Warner Bros. Discovery Narrows Streaming Loss Despite Sub Loss, Ups Overall Savings Target To $5B

Warner Bros. Discovery reported a second sequential quarter of upbeat results in its direct-to-consumer streaming business in Q2, despite losing 1.8 million streaming subscribers, and despite marketing and other costs associated with its Max launch.

The company reported a $3 million loss in the streaming unit, compared to a $558 million loss in the year-ago period. That followed its report of a $50-million profit in the unit in this year’s first quarter. That put the unit’s EBITDA in positive territory for the year’s first half, according to CEO David Zaslav.

The results are in line with Zaslav’s stated determination to help drive the streaming industry’s shift in emphasis from subscription growth to profitability. In May, the company announced that it expects the streaming unit to achieve profitability for full-year 2023 — a year earlier than previously forecast. Zaslav has reduced streaming spending and reversed previous management’s policy of strictly limiting content licensing to try to support streaming growth through content exclusivity.  

Streaming subscriptions totaled 95.8 million at the end of Q2, down from 97.6 million in Q1, attributed largely to some Discovery+ users cancelling in favor of Max, which includes a significant amount of Discovery content, as well as HBO Max content. Analysts had expected slightly lower subscription losses (1.6 million).

Network TV revenue took a 13% hit (excluding foreign currency exchange losses),  attributed to audience declines at its domestic general entertainment and news networks and soft advertising in the U.S. and some international markets. WBD’s revenue was also impacted by the absence of NCAA March Madness Final Four and Championship coverage on its networks this year.
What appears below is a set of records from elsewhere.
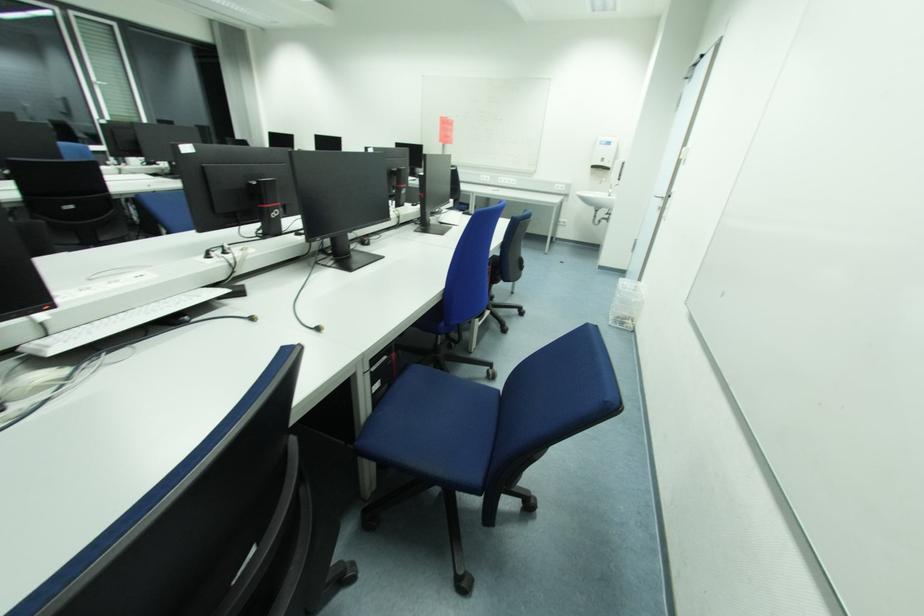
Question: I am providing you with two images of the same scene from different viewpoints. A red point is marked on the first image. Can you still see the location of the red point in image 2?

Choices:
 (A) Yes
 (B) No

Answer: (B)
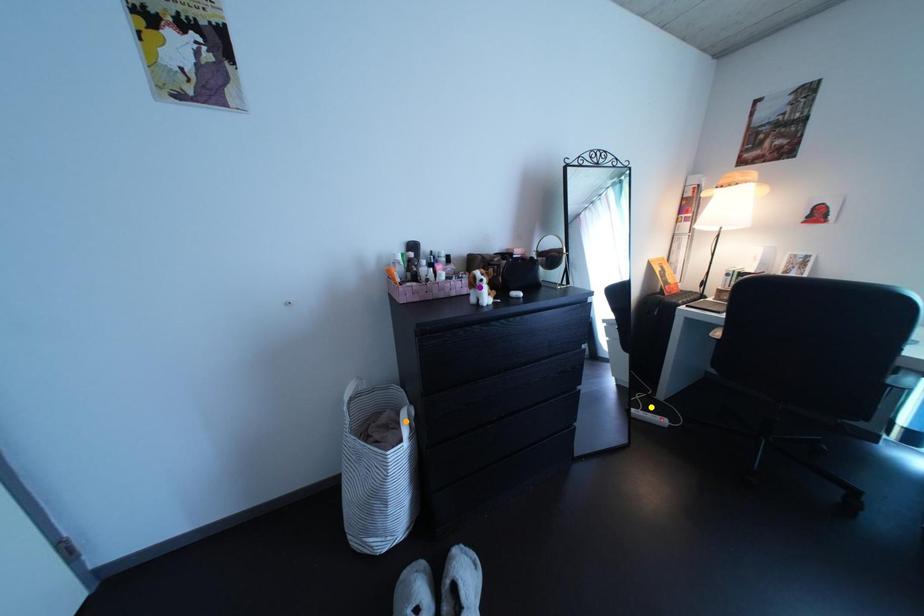
Order these from nearest to farthest:
yellow point | orange point | purple point

purple point, orange point, yellow point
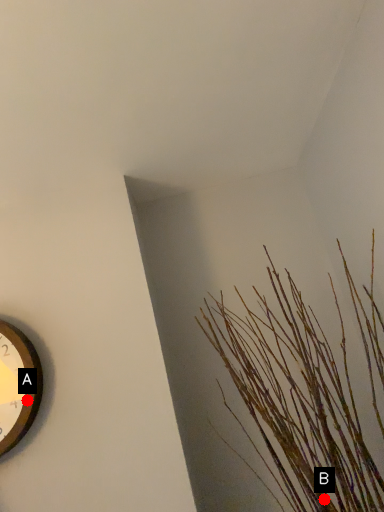
Question: Two points are circled on the image, labeled by A and B beside each circle. Which point appears closest to the camera in this image?

Choices:
 (A) A is closer
 (B) B is closer

Answer: (B)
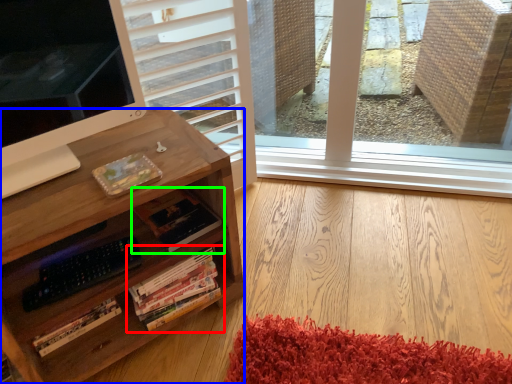
Question: Considering the real-world distances, which object is closest to book (highlighted by a red box)? desk (highlighted by a blue box) or book (highlighted by a green box).

Choices:
 (A) desk
 (B) book

Answer: (B)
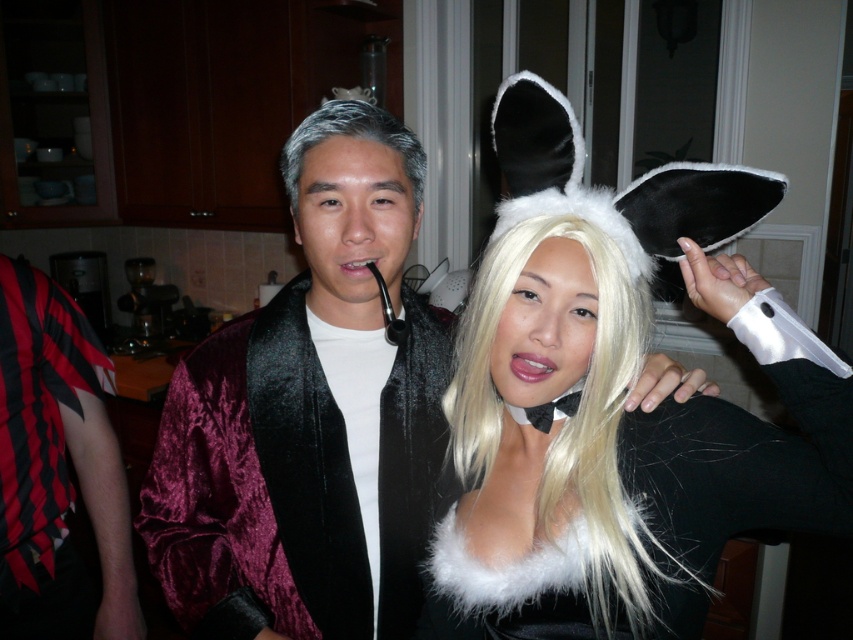
You are organizing a costume party and need to store the velvet burgundy jacket at center and the gray velvety wig at center in a closet. The closet has a shelf that can hold items up to 1 meter in width. Can both items fit side by side on the shelf?

The velvet burgundy jacket at center is bigger than the gray velvety wig at center. However, without specific measurements, it is impossible to determine if they can fit side by side on the shelf. Please provide more details about their individual sizes.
The networks unit’s overall EBITDA declined 8%, to $2.17 billion, driven by a 6% overall revenue decline, to $5.76 billion.

The studios business saw revenue drop 23%, to $2.58 billion, and EBITDA drop 25%, to $306 million. Last year’s second quarter was bolstered by the hit “The Batman,” but Q2 2023’s “The Flash” proved a major disappointment. This year’s second half also saw heavy marketing expenses for “Barbie,” which has emerged as a mega-hit in Q3.
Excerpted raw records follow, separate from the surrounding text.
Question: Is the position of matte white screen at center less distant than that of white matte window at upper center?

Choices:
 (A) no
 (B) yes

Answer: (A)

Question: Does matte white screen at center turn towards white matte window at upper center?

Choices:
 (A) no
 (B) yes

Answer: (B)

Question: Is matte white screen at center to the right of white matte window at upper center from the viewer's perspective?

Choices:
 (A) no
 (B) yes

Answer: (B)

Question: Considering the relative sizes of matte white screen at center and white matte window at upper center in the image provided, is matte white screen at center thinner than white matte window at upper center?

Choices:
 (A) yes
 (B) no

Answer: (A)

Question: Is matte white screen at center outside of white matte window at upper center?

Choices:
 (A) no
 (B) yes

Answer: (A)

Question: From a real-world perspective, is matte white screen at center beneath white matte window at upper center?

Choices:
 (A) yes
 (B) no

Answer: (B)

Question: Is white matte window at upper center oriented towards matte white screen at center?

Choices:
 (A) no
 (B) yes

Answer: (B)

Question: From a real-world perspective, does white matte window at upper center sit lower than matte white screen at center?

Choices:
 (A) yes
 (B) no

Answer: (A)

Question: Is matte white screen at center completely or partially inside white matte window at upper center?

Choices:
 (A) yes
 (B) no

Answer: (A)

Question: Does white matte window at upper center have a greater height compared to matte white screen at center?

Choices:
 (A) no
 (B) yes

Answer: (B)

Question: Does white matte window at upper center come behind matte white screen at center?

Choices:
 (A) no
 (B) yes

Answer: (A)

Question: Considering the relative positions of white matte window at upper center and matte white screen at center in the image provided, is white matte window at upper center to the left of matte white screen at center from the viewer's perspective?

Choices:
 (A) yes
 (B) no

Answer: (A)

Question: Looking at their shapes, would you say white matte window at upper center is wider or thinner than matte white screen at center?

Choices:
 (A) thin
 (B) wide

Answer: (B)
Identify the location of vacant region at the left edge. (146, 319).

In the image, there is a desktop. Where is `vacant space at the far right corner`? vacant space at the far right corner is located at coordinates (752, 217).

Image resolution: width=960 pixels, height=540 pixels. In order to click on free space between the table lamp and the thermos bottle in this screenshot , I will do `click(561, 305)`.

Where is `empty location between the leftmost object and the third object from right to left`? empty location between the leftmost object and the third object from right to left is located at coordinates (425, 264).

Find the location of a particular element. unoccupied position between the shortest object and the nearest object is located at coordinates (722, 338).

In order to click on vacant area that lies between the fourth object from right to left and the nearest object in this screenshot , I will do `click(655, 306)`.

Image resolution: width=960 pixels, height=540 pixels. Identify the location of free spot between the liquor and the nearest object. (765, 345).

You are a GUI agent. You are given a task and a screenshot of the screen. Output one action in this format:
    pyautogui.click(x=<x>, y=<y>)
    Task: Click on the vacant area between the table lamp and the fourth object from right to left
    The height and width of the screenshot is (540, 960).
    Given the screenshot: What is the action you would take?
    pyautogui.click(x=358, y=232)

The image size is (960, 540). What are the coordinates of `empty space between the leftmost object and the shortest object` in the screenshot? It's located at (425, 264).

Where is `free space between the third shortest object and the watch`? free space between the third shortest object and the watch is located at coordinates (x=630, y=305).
WBD posted a 51-cent loss per share, missing analysts’ expectations of a loss of 42 cents per share, and reported overall revenue of $10.4 billion — down 4% versus the year-ago period and slightly below analysts’ expectations.

However, earnings before interest, taxes, depreciation and amortization (EBITDA) rose 22%, to $21.5 billion, beating estimates, and net loss narrowed from $1.86 billion to $1.24 billion.

WBD also doubled its free cashflow, to more than $1.7 billion, far exceeding Wall Street expectations. WBD has previously reported paying down $9 billion in debt. Debt stood at $47.8 billion in Q2, with a leverage ratio of 4.6 trailing earnings, and the company announced its intention to retire up to about $2.7 billion more in debt.

“We remain bullish with respect to our delivering story and expect to be comfortably below 4.0x levered by the end of the year and at our target of 2.5-3.0x gross leverage by the close of 2024,” Zaslav stated in the earnings release.

WBD also upped its target for cost savings following its April 2022 creation via the WarnerMedia Discovery merger from $4 billion to more than $5 billion over the next two years.

“All of which positions us well to lean into growth opportunities that will ultimately drive shareholder value, to include our Direct-to-Consumer business, which, in the wake of the successful launch of Max in the U.S., is tracking well ahead of our financial projections,” Zaslav said.